Each line from the one containing "775 766 7461" through the end of the entries below must be output exactly; no other line belongs.

**INPUT FOR THIS TASK**
◆ ◆ ◆

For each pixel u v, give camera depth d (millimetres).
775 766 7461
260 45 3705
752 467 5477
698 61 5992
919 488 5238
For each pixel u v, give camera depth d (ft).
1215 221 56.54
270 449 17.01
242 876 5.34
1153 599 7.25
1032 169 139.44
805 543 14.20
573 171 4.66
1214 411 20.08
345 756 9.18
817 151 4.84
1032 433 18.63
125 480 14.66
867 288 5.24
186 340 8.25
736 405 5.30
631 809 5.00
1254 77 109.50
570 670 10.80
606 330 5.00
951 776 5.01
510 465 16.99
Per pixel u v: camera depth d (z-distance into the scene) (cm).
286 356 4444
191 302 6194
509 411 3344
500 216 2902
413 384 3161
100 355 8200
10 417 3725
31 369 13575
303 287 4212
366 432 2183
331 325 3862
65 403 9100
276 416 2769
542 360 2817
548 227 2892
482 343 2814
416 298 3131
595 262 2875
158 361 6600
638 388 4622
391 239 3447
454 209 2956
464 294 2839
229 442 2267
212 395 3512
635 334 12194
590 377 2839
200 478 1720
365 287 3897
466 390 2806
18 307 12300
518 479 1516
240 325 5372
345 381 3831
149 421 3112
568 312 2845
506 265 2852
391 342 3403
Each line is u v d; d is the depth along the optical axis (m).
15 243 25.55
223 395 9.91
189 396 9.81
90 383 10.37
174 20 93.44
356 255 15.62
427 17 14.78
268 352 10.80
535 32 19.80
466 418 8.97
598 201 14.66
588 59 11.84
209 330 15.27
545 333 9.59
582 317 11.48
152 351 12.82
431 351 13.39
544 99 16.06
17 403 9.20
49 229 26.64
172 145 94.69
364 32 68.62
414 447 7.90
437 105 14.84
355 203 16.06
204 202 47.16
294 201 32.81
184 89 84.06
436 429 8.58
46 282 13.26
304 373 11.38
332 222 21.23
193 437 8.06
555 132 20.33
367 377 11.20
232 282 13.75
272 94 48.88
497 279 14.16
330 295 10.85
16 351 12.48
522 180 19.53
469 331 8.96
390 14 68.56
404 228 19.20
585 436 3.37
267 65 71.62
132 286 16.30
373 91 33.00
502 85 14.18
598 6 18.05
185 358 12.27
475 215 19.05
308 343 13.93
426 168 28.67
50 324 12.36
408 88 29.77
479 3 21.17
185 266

◆ ◆ ◆

**OUTPUT FOR THIS TASK**
775 766 7461
260 45 3705
752 467 5477
698 61 5992
919 488 5238
For each pixel u v, give camera depth d (ft).
1215 221 56.54
270 449 17.01
242 876 5.34
1153 599 7.25
1032 169 139.44
805 543 14.20
573 171 4.66
1214 411 20.08
345 756 9.18
817 151 4.84
1032 433 18.63
125 480 14.66
867 288 5.24
186 340 8.25
736 405 5.30
631 809 5.00
1254 77 109.50
570 670 10.80
606 330 5.00
951 776 5.01
510 465 16.99
Per pixel u v: camera depth d (z-distance into the scene) (cm).
286 356 4444
191 302 6194
509 411 3344
500 216 2902
413 384 3161
100 355 8200
10 417 3725
31 369 13575
303 287 4212
366 432 2183
331 325 3862
65 403 9100
276 416 2769
542 360 2817
548 227 2892
482 343 2814
416 298 3131
595 262 2875
158 361 6600
638 388 4622
391 239 3447
454 209 2956
464 294 2839
229 442 2267
212 395 3512
635 334 12194
590 377 2839
200 478 1720
365 287 3897
466 390 2806
18 307 12300
518 479 1516
240 325 5372
345 381 3831
149 421 3112
568 312 2845
506 265 2852
391 342 3403
Each line is u v d; d is the depth along the optical axis (m).
15 243 25.55
223 395 9.91
189 396 9.81
90 383 10.37
174 20 93.44
356 255 15.62
427 17 14.78
268 352 10.80
535 32 19.80
466 418 8.97
598 201 14.66
588 59 11.84
209 330 15.27
545 333 9.59
582 317 11.48
152 351 12.82
431 351 13.39
544 99 16.06
17 403 9.20
49 229 26.64
172 145 94.69
364 32 68.62
414 447 7.90
437 105 14.84
355 203 16.06
204 202 47.16
294 201 32.81
184 89 84.06
436 429 8.58
46 282 13.26
304 373 11.38
332 222 21.23
193 437 8.06
555 132 20.33
367 377 11.20
232 282 13.75
272 94 48.88
497 279 14.16
330 295 10.85
16 351 12.48
522 180 19.53
469 331 8.96
390 14 68.56
404 228 19.20
585 436 3.37
267 65 71.62
132 286 16.30
373 91 33.00
502 85 14.18
598 6 18.05
185 358 12.27
475 215 19.05
308 343 13.93
426 168 28.67
50 324 12.36
408 88 29.77
479 3 21.17
185 266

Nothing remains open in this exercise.